Complete step by step answer:
The product of the resistance of the coil and square of the current flowing through the coil and the time for which the current is flowing in the coil results in the heat produced by the coil due to the current and the resistance present in the coil. Mathematically, $H = {I^2}Rt$ where ‘I’ is the current flowing through the coil, ‘R’ is the resistance of the coil, and ‘t’ is the time for which the current is flowing.
The error raised by a variable in a measuring instrument is given by $\dfrac{{\vartriangle x}}{x}$.
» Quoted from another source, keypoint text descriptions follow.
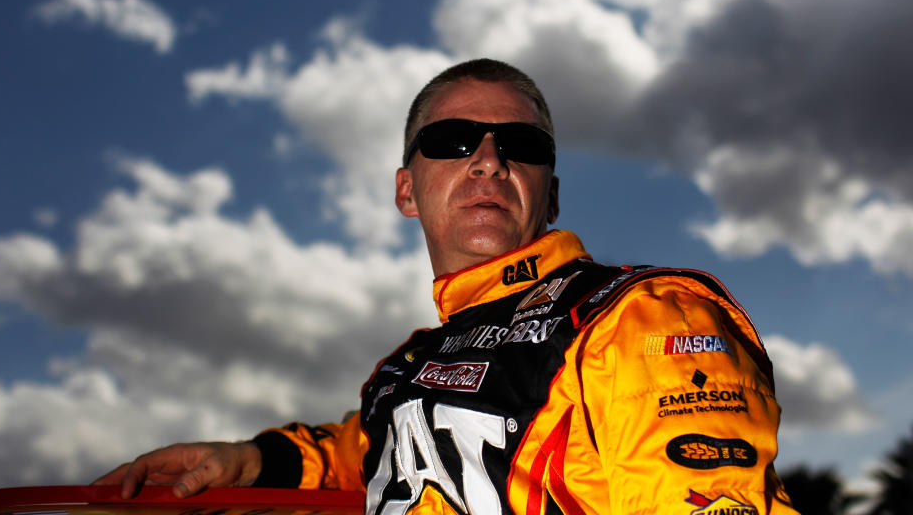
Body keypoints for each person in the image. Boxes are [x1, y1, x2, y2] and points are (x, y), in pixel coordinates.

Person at [96, 59, 798, 514]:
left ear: (549, 195)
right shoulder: (408, 367)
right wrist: (252, 461)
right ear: (407, 188)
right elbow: (369, 451)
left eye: (520, 146)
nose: (489, 161)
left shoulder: (637, 317)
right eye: (454, 141)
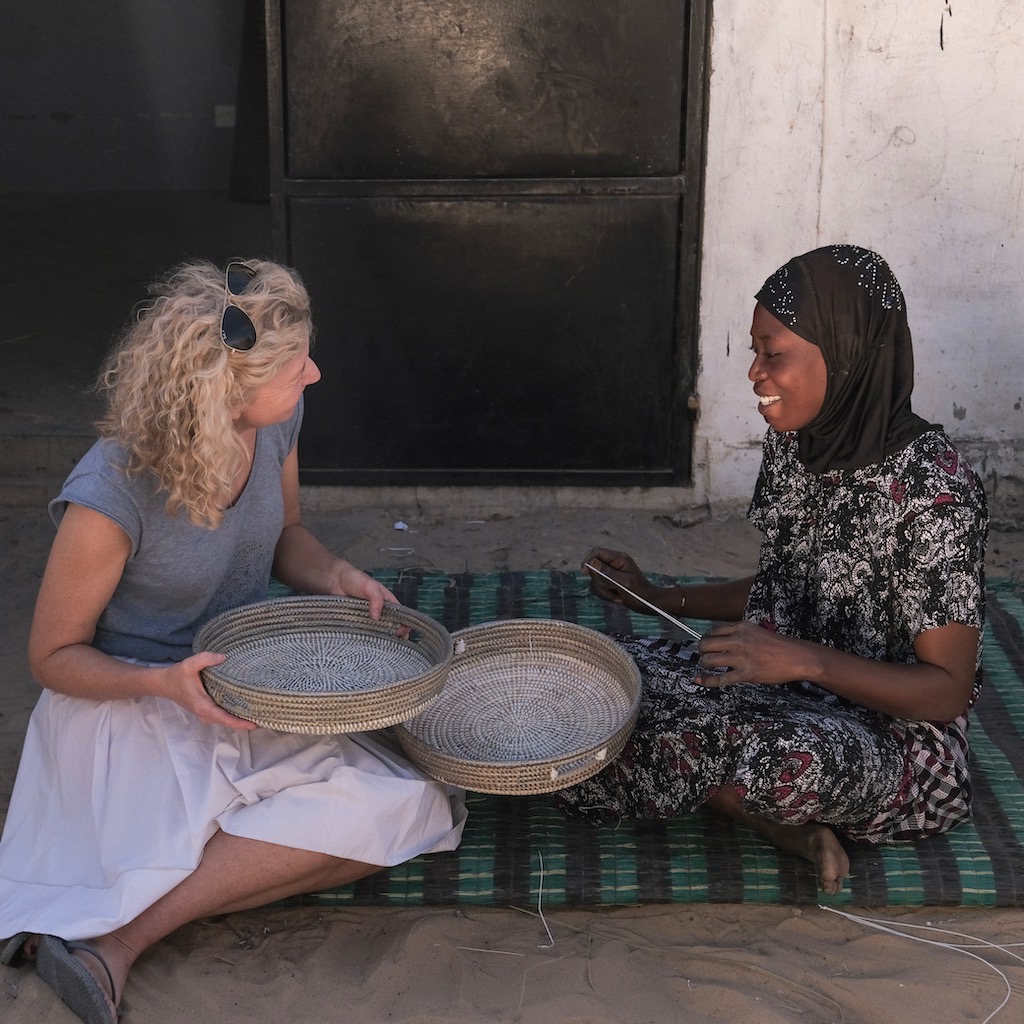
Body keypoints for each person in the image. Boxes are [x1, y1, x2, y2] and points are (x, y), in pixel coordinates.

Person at [0, 259, 466, 1024]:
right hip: (133, 701)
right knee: (276, 830)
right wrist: (165, 684)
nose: (314, 373)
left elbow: (284, 536)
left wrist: (337, 573)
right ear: (227, 387)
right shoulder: (112, 492)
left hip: (239, 688)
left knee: (412, 807)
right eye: (295, 365)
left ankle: (126, 922)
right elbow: (51, 658)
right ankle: (115, 946)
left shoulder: (275, 421)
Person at [563, 244, 987, 895]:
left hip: (895, 740)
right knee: (591, 679)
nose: (756, 374)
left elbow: (945, 691)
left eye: (774, 353)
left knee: (767, 755)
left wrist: (804, 660)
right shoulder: (799, 443)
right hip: (783, 690)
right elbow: (790, 588)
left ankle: (752, 798)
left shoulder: (935, 491)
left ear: (845, 354)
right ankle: (771, 820)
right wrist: (660, 596)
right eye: (754, 351)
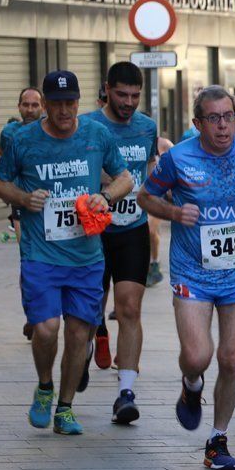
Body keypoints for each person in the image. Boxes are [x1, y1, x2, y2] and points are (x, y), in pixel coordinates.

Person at [137, 85, 235, 469]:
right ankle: (191, 386)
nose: (223, 126)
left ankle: (217, 438)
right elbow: (145, 197)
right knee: (197, 355)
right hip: (193, 270)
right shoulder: (177, 158)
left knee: (233, 359)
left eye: (229, 117)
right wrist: (173, 214)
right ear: (197, 123)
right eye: (213, 119)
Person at [0, 70, 133, 435]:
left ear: (79, 102)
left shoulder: (96, 134)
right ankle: (44, 386)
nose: (65, 111)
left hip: (86, 256)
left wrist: (106, 195)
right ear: (46, 105)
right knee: (47, 328)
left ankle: (65, 407)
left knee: (79, 334)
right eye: (57, 104)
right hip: (41, 253)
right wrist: (22, 198)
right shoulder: (23, 140)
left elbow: (125, 177)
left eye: (71, 103)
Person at [85, 62, 158, 422]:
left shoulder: (146, 127)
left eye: (135, 96)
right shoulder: (88, 125)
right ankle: (84, 347)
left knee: (129, 308)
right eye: (121, 95)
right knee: (87, 311)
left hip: (132, 228)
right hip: (93, 231)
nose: (129, 102)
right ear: (107, 89)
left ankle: (126, 393)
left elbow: (149, 169)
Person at [0, 87, 44, 241]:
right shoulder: (9, 132)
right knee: (25, 249)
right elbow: (0, 153)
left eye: (35, 105)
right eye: (25, 105)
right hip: (20, 198)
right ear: (19, 107)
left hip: (49, 199)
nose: (30, 110)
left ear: (43, 107)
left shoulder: (52, 130)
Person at [146, 136, 174, 287]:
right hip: (140, 194)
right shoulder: (132, 143)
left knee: (151, 230)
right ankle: (146, 263)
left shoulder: (163, 144)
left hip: (158, 195)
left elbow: (176, 164)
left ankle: (155, 264)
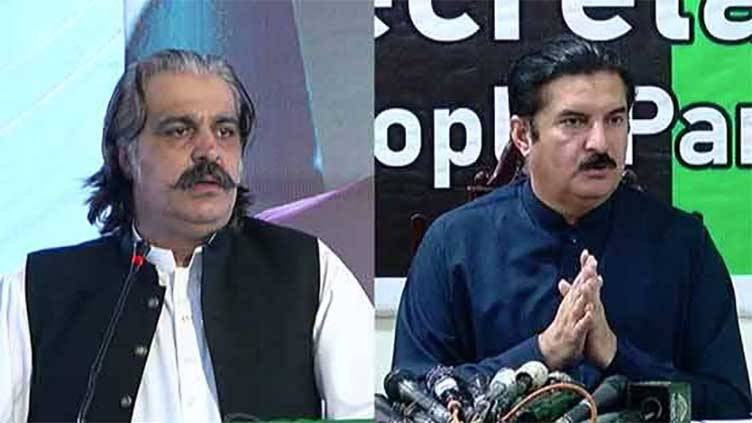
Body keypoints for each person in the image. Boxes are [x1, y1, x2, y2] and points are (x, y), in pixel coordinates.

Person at [0, 49, 373, 422]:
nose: (209, 151)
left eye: (225, 131)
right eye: (180, 131)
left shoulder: (308, 270)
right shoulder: (37, 290)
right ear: (125, 157)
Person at [391, 35, 751, 419]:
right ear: (523, 136)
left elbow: (730, 406)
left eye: (615, 119)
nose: (600, 142)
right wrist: (541, 353)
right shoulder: (454, 243)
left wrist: (617, 355)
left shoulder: (683, 244)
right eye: (574, 122)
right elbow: (411, 396)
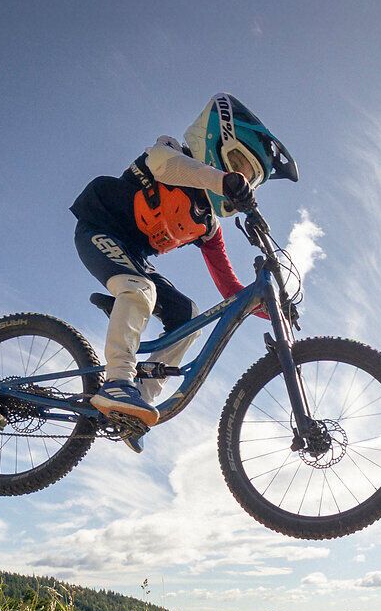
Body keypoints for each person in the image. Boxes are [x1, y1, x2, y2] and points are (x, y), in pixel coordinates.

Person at [70, 94, 297, 428]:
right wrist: (224, 181)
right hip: (98, 228)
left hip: (133, 258)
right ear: (217, 142)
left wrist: (274, 309)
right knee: (139, 289)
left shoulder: (207, 226)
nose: (242, 179)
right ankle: (118, 381)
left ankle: (136, 404)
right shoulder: (168, 152)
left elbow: (230, 289)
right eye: (240, 166)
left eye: (251, 178)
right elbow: (167, 167)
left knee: (188, 316)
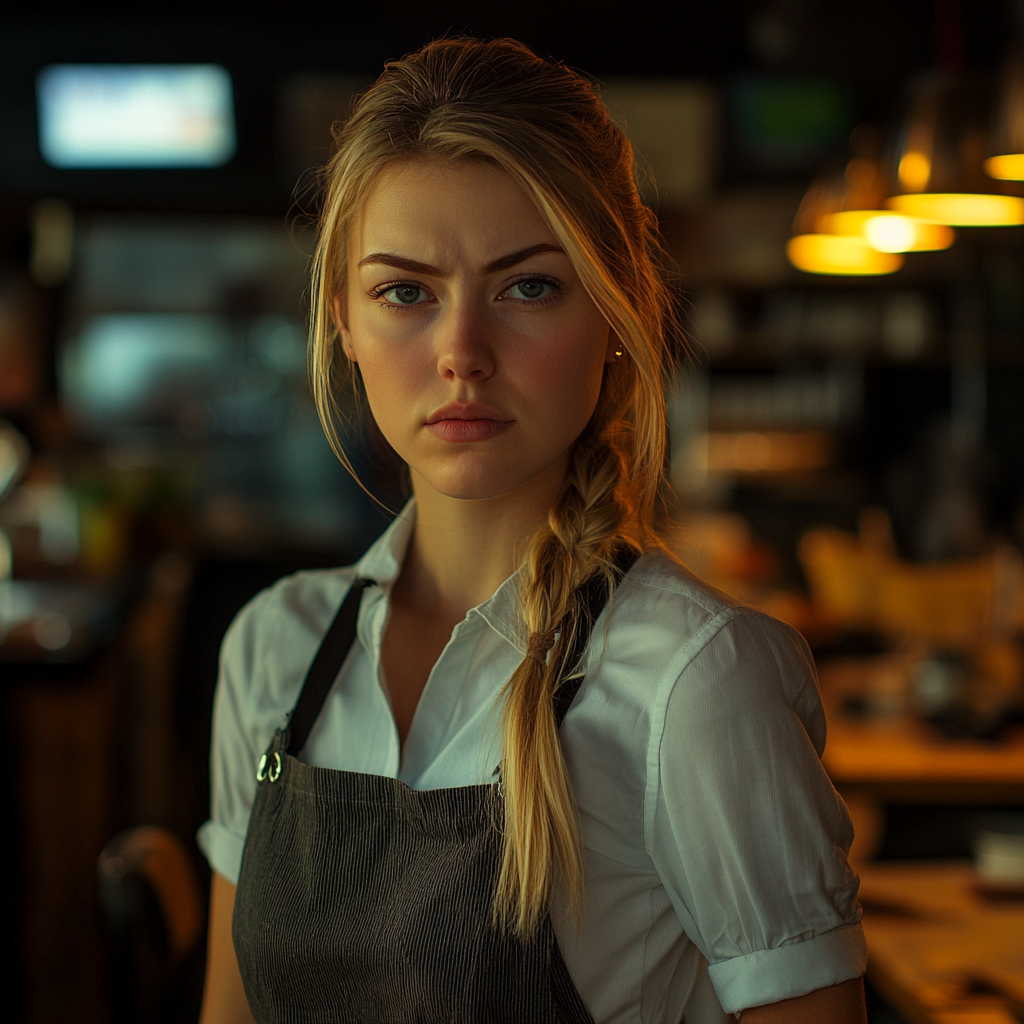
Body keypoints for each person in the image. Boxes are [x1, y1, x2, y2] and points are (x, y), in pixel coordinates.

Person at [197, 37, 867, 1024]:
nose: (461, 353)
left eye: (527, 286)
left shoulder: (694, 682)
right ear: (342, 319)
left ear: (614, 306)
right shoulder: (273, 651)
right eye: (405, 292)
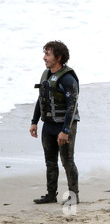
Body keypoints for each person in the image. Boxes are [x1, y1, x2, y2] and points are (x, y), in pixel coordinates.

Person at [29, 41, 80, 205]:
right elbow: (41, 99)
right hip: (48, 125)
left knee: (67, 161)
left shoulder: (68, 79)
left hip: (65, 126)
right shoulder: (46, 74)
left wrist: (65, 131)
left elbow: (72, 107)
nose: (44, 58)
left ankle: (74, 196)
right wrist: (34, 121)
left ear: (58, 57)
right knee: (50, 162)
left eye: (48, 54)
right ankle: (51, 195)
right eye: (45, 54)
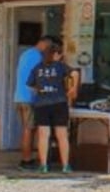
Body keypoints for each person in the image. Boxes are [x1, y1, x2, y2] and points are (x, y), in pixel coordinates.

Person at [27, 38, 77, 174]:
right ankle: (65, 165)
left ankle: (43, 165)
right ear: (55, 54)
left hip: (42, 104)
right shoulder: (60, 66)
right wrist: (73, 88)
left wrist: (42, 89)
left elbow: (31, 85)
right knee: (62, 135)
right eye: (59, 54)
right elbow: (75, 73)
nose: (60, 56)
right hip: (59, 102)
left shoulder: (37, 68)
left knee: (43, 135)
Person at [14, 35, 59, 169]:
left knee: (27, 129)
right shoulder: (37, 57)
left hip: (19, 96)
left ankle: (27, 158)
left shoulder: (25, 54)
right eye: (51, 47)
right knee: (30, 130)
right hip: (30, 98)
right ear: (45, 44)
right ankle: (26, 160)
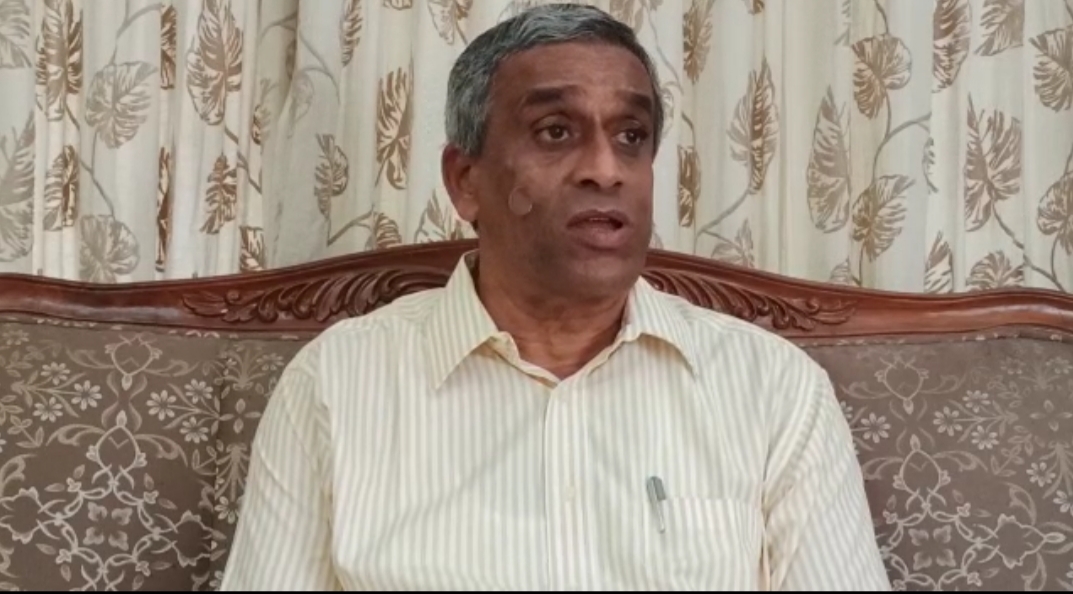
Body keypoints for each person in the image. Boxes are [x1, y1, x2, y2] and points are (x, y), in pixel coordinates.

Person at [220, 4, 890, 591]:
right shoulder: (336, 386)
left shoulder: (772, 391)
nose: (605, 169)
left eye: (631, 137)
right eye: (555, 132)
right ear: (465, 180)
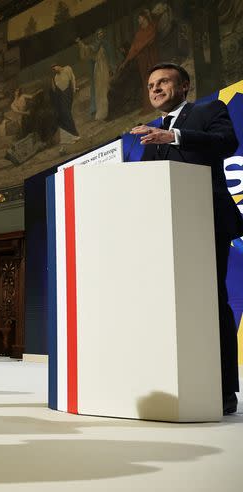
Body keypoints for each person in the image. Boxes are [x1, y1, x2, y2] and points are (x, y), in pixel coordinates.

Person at [131, 62, 242, 415]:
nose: (156, 88)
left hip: (206, 222)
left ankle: (222, 391)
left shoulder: (208, 110)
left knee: (210, 302)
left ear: (184, 86)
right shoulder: (151, 134)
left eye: (163, 81)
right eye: (151, 85)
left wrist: (174, 137)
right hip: (166, 231)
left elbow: (226, 142)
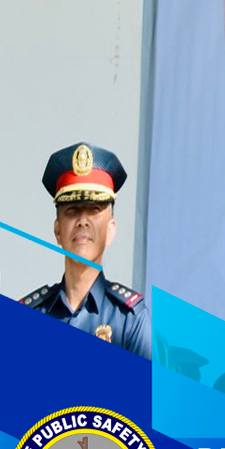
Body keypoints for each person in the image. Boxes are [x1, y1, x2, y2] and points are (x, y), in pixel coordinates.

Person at [21, 144, 151, 356]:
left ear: (111, 230)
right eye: (72, 210)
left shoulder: (129, 321)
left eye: (94, 210)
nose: (82, 221)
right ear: (57, 230)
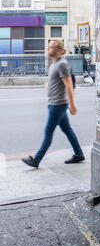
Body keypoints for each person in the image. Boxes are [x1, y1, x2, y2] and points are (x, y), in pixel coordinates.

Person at [22, 39, 85, 169]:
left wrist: (72, 105)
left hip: (58, 104)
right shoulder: (54, 64)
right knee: (67, 130)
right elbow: (57, 82)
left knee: (48, 131)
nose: (48, 49)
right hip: (54, 103)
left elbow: (68, 85)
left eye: (51, 47)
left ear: (58, 50)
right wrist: (49, 85)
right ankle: (79, 154)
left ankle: (36, 160)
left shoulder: (62, 64)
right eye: (48, 46)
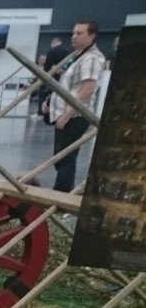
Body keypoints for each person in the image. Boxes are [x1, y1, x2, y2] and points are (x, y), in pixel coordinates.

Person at [44, 20, 105, 194]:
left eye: (79, 33)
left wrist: (68, 115)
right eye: (73, 33)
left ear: (92, 36)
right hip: (63, 113)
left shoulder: (92, 58)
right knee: (60, 157)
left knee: (66, 158)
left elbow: (88, 89)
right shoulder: (77, 56)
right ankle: (63, 191)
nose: (74, 37)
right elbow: (67, 85)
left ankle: (61, 194)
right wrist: (49, 101)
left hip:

Here $H = {I^2}Rt$ is the relation where we need to determine the total error occurs in the measuring instrument, so we can write
$
\Rightarrow H = {I^2}Rt \\
\Rightarrow\dfrac{{\vartriangle H}}{H} = 2\left( {\dfrac{{\vartriangle I}}{I}} \right) + \dfrac{{\vartriangle R}}{R} + \dfrac{{\vartriangle t}}{t} - - - - (i) \\
 $
Now, according to the question, errors in the measurement of I, R, and t are 3%, 4%, and 6%, respectively. So, substituting the values in the equation (i), we get
$
\Rightarrow\dfrac{{\vartriangle H}}{H} = 2\left( {\dfrac{{\vartriangle I}}{I}} \right) + \dfrac{{\vartriangle R}}{R} + \dfrac{{\vartriangle t}}{t} \\
\Rightarrow\dfrac{{\vartriangle H}}{H}= \left( {2 \times 3} \right) + 4 + 6 \\
\therefore\dfrac{{\vartriangle H}}{H}= 16\% \\
 $

Hence, the error in the measurement of H following the relation $H = {I^2}Rt$ such that error in the measurement of I, R, and t is 3%, 4%, and 6%, respectively, is 16%.

Note: Error in the measuring instrument is classified into two parts, i.e., random error and systematic error. It is interesting to note here that the variable which is raised with the positive powers will enhance the error in the resultant measuring constant.